The court held that a spiral spring cut out of a 110-crystalline oriented silicon wafer objectively achieves the same function as the patented procedure of a spiral spring cut out of a monocrystalline 001-oriented silicon stick. Even the fact that the defendants' material was not cut out, but put through plasma-etching procedures was considered irrelevant since "cutting out" in the sense of the patent claims means "carving out" in the broadest sense of the term. The patent prosecution documents of EP 1422436 did not indicate why the cutting out of a 110-crystalline-oriented silicon wafer was not mentioned. Therefore, a chosen "omission" by the claimant could not be easily inferred. This seems persuasive as the thermic and anti-magnetic stability achieved under the patent's doctrine does not rely on the crystal orientation of the silicon used, but merely on the material and the manufacturing process itself. An expert would therefore not infer that features he considers equivalent were omitted on purpose under the claimant's patent claims.
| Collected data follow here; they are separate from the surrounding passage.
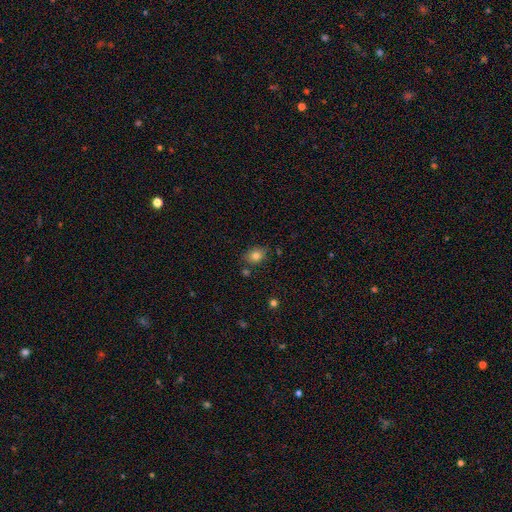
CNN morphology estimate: Q: Smooth or featured?
A: smooth (80%); runner-up: star or artifact (11%)
Q: How rounded?
A: in between (64%); runner-up: round (35%)
Q: Merging?
A: none (77%); runner-up: minor disturbance (15%)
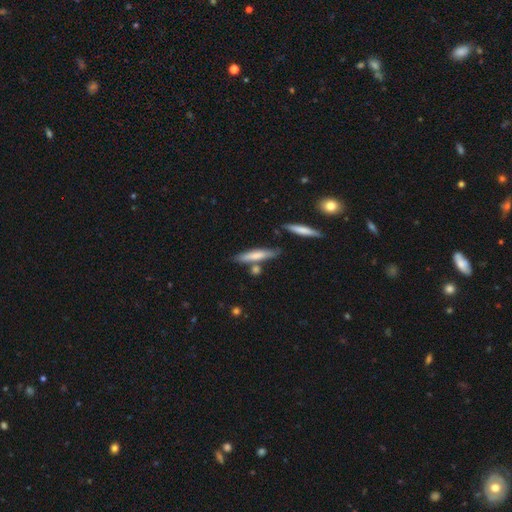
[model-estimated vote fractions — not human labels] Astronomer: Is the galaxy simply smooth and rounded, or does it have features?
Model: smooth — 70%.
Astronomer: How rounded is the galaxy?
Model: cigar-shaped — 86%.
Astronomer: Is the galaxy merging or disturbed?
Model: none — 73%.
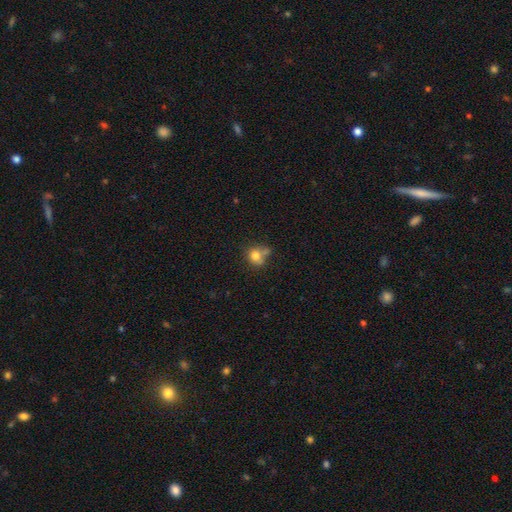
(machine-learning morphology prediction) Overall: smooth (78%). How rounded: round (76%). Merging: none (49%; merger 23%).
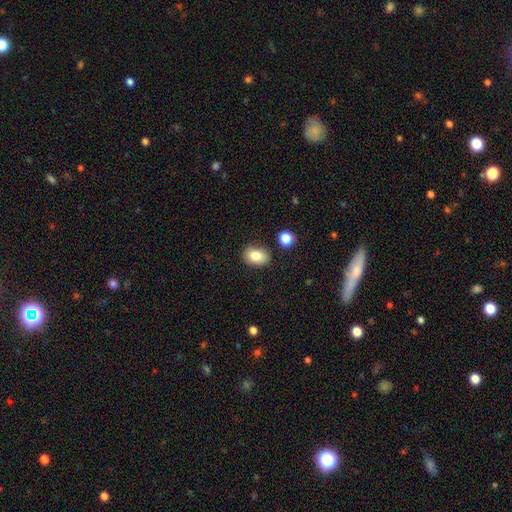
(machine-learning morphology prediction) Overall: smooth (84%). How rounded: in between (75%). Merging: none (81%).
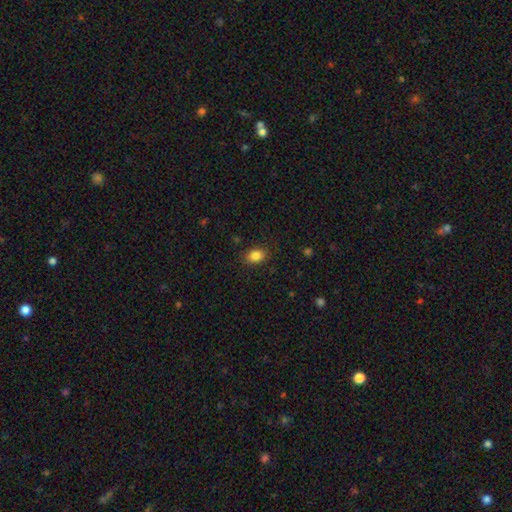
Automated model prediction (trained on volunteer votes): Overall: smooth (86%). How rounded: in between (75%). Merging: none (85%).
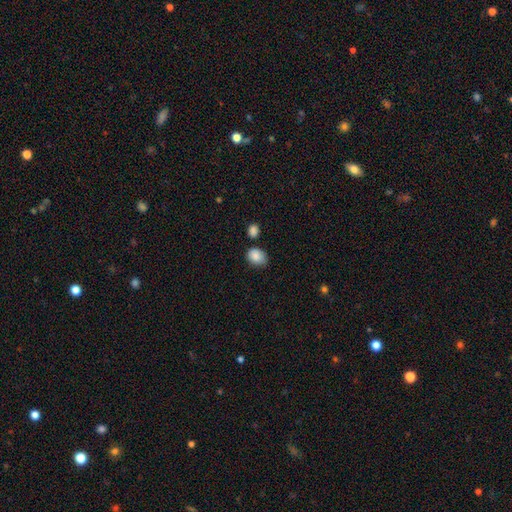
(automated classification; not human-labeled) Smooth or featured?
  - smooth: 86% *
  - star or artifact: 8%
  - featured or disk: 6%
How rounded?
  - in between: 58% *
  - round: 41%
  - cigar-shaped: 1%
Merging?
  - none: 66% *
  - minor disturbance: 23%
  - merger: 7%
  - major disturbance: 4%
Based on the above, the SFPC concluded that all of the defendant's patent claims have been used in the defendants' products and altered features would fulfil the claims in an equivalent manner. A patent infringement was therefore considered credible and a preliminary injunction granted. Nevertheless, the SFPC held that it was not credible that defendant 2 engaged in manufacturing or distributing the allegedly infringing items. The request for preliminary injunction against defendant 2 was rejected.
Note that the parties are still free to dispute this matter in the course of ordinary court proceedings (but not preliminary injunction proceeding) before the SFPC.
As this case shows, patent litigation is highly unpredictable and strongly depends on technical expertise. In particular, the equivalency test is not to be underestimated, which is why even substantial alterations or differences in a market product to a registered patent claim can amount to a patent infringement if the disputed feature fulfills a substantially equivalent function. Furthermore, similar pre-existing patents do not always represent a lack of novelty. Under the "task-solution-approach" it is important to investigate whether an invention was manifestly presented to a subject-matter expert in the pre-existing patent specifications or whether this was only one of many options, which the expert could choose from and craft a new invention. Only in the former can one infer that a registered patent lacks novelty and should be considered null and void.